By Henrylito D. Tacio
One day, a lady who lived in town looked out of her window and saw a big truck pull up to her house. Out jumped five rascals and started unloading electric guitars and loudspeakers, and drums. They took them into the neighboring house.
The woman was furious. Now, her night’s rest and her ears and her life would be ruined by all the noise that would come from the house.
Her husband came home from work, and she started to scream at him. “We’ve got to move away from here or else we’ll go deaf and mad with that string band next door,” she said.

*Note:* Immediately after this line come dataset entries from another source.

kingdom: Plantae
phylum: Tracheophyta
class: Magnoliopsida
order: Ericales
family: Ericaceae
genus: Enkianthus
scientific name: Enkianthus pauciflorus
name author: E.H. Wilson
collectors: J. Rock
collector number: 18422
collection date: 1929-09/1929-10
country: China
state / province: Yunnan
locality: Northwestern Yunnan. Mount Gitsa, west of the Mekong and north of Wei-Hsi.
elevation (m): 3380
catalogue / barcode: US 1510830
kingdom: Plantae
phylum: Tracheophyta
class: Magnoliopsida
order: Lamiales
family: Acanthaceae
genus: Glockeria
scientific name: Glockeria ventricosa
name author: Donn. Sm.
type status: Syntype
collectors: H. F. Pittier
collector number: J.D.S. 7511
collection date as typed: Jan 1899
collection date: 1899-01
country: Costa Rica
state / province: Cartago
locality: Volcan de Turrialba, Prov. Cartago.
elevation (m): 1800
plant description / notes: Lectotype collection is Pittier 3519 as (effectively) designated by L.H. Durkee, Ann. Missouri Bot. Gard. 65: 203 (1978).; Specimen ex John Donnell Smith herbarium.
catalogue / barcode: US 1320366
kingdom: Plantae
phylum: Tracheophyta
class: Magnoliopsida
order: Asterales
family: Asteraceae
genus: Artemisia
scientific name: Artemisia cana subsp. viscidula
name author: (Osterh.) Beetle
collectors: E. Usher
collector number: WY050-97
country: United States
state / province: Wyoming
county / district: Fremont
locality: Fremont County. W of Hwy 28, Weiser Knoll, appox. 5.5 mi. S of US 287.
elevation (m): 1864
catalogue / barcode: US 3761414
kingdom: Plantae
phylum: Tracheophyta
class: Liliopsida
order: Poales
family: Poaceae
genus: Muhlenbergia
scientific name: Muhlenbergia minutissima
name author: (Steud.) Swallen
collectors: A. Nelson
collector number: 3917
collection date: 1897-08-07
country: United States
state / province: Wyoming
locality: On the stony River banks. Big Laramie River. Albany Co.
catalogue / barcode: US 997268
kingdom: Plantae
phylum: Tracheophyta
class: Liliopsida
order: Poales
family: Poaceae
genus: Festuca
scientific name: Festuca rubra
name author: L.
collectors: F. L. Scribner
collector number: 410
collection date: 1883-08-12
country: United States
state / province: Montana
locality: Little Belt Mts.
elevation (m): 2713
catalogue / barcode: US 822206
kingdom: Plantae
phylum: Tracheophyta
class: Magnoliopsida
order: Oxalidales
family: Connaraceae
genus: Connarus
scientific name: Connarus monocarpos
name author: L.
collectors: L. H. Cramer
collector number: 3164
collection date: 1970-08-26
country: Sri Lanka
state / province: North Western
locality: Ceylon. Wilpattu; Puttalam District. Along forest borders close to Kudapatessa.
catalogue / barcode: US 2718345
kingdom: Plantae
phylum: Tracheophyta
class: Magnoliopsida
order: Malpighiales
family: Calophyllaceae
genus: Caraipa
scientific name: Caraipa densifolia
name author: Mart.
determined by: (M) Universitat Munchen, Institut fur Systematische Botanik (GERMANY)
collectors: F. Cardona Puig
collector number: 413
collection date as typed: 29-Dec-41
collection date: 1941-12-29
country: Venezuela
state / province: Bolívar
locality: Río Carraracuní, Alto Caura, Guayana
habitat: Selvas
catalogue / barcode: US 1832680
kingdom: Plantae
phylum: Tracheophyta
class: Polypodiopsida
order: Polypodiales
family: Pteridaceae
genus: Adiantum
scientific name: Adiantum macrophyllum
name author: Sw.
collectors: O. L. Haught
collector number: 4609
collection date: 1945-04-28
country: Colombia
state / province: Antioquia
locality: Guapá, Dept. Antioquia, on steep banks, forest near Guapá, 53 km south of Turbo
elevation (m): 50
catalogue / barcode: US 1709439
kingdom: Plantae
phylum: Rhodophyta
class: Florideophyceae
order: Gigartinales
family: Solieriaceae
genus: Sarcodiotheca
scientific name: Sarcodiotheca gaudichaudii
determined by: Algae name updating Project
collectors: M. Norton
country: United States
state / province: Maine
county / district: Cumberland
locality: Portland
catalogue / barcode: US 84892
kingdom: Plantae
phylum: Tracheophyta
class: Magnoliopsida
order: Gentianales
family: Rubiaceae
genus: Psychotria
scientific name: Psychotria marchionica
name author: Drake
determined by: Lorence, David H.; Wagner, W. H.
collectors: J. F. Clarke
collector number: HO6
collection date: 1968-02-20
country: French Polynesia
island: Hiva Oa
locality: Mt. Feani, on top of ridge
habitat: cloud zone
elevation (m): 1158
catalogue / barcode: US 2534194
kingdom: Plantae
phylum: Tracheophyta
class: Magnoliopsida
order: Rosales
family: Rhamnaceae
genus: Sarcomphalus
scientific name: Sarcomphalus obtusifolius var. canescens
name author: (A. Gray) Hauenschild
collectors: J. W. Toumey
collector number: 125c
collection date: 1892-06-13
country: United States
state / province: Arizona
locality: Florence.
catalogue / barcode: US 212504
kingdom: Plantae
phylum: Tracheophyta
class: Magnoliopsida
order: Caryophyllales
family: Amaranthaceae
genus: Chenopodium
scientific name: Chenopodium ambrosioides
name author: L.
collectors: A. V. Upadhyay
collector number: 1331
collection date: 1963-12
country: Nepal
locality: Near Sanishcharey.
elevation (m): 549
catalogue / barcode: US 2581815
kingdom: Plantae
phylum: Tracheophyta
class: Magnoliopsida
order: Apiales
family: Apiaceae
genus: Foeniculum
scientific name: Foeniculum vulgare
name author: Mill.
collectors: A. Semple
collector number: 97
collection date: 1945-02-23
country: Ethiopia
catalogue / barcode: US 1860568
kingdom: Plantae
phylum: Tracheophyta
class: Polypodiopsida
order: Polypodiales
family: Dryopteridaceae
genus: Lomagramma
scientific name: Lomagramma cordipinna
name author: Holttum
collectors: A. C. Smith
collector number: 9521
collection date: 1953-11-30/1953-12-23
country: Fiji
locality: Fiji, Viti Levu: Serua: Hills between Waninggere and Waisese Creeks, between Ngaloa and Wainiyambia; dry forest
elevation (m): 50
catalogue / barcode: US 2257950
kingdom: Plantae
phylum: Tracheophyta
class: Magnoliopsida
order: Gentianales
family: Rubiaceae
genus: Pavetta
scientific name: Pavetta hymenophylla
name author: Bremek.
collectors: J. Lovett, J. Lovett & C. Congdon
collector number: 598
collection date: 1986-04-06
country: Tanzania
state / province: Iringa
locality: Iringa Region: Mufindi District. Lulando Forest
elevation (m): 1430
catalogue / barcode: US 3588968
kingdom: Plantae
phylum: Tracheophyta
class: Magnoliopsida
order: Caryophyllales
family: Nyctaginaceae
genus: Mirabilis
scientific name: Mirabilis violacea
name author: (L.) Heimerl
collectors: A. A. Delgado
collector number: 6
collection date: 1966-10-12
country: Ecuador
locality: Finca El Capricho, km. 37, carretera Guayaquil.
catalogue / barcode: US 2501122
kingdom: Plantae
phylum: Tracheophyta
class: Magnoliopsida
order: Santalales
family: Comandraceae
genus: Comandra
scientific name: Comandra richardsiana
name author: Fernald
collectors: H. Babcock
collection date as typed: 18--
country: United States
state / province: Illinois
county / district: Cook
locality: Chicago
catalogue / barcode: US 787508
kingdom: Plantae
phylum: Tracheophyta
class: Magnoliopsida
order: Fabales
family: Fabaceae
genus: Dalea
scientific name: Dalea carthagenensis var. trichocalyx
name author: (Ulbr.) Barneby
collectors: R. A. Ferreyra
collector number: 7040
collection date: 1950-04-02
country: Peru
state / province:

But he calmed her down a bit and said, “Honey, why are you angry? Don’t you realize who those musicians are? They are a famous Sanguma Stringband that plays overseas to large crowds. We should be glad they are here: we’ll be getting all this famous music for free.”
His wife’s frown turned into a smile. She ran to the telephone and began to call her friends to come over sometime and take advantage of the presence of the Sanguma Stringband.
How attitude changed everything!
William James, an American psychologist, once said: “The great discovery of my generation is that human beings can alter their lives by altering their attitude of mind.”
“A positive attitude is most easily arrived at through a deliberate and rational analysis of what’s required to manifest unwavering positive thought patterns,” explains H.E. Davey, the director of the Sennin Foundation Center for Japanese Cultural Arts. “First, reflect on the actual, present condition of your mind. In other words, is the mind positive or not?
“We’ve all met individuals who perceive themselves as positive people but don’t appear as such,” he further explains. “Since the mind is both invisible and intangible, it’s therefore easier to see the accurate characteristics of the mind through a person’s words, deeds, and posture.”
Davey cites an example: If you say, “It’s absolutely freezing today! I’ll probably catch a cold before the end of the day!” Then your words expose a negative attitude. But if you say, “The temperature is very cold” (a simple statement of fact), then your expressions, and therefore attitude, are not harmful.
“Sustaining an alert state in which self-awareness becomes possible gives us a chance to discover the origins of negativity,” Davey says. “In doing so, we also have an opportunity to arrive at a state of positiveness, so that our words and deeds are also positive, making others feel comfortable, cheerful, and inspired.”
In Meditation: Insights and Inspirations, Amit Ray wrote: “It does not matter how long you are spending on the earth, how much money you have gathered or how much attention you have received. It is the amount of positive vibration you have radiated in life that matters.”
“What is the difference between an obstacle and an opportunity?” asked J. Sidlow Baxter, a pastor, and theologian who authored as many as thirty books. “Our attitude toward it. Every opportunity has a difficulty, and every difficulty has an opportunity.”
Among the students at a well-known college was a young man who used crutches. A homely sort of fellow, he had a talent for friendliness and optimism.
He won many scholastic honors and the respect of his classmates. One day, a classmate asked the cause of his deformity. “Infantile paralysis,” he answered.
“But tell me,” the friend said, “with a misfortune like that, how can you face the world so confidently?”
“Oh,” he replied smiling, “the disease never touched my heart.”
Of course, you heard of Thomas Alva Edison, who was named by Life magazine as the number one man of the millennium. John C. Maxwell, the author of 21 Indispensable Qualities of a Leader, gives some qualities on what made famous.
“Probably the most notable display of Edison’s positive attitude can be seen in the way he approached a tragedy that occurred when he was in his late sixties,” Maxwell wrote. “The lab he had built in West Orange, New Jersey, was world famous. He called the fourteen-building complex his invention factory.”
Of course, Edison loved the place very much. “He spent every minute he could there. He even slept there, often on one of the lab tables,” Maxwell wrote. “But on a December day in 1914, his beloved lab caught fire. As he stood outside and watched it burn, he is reported to have said, ‘Kids, go get your mother. She’ll never see another fire like this one.’”
Had it happened to you, you would definitely have been crushed. But not Edison; after the tragedy, he was quoted as saying: “I am sixty-seven but not too old to make a fresh start. I’ve been through a lot of things like this.”
The statement of Rodolfo Costa is a fitting statement to end this piece. “Cultivate an optimistic mind, use your imagination, always consider alternatives, and dare to believe that you can make possible what others think is impossible,” he wrote in Advice My Parents Gave Me: and Other Lessons I Learned from My Mistakes.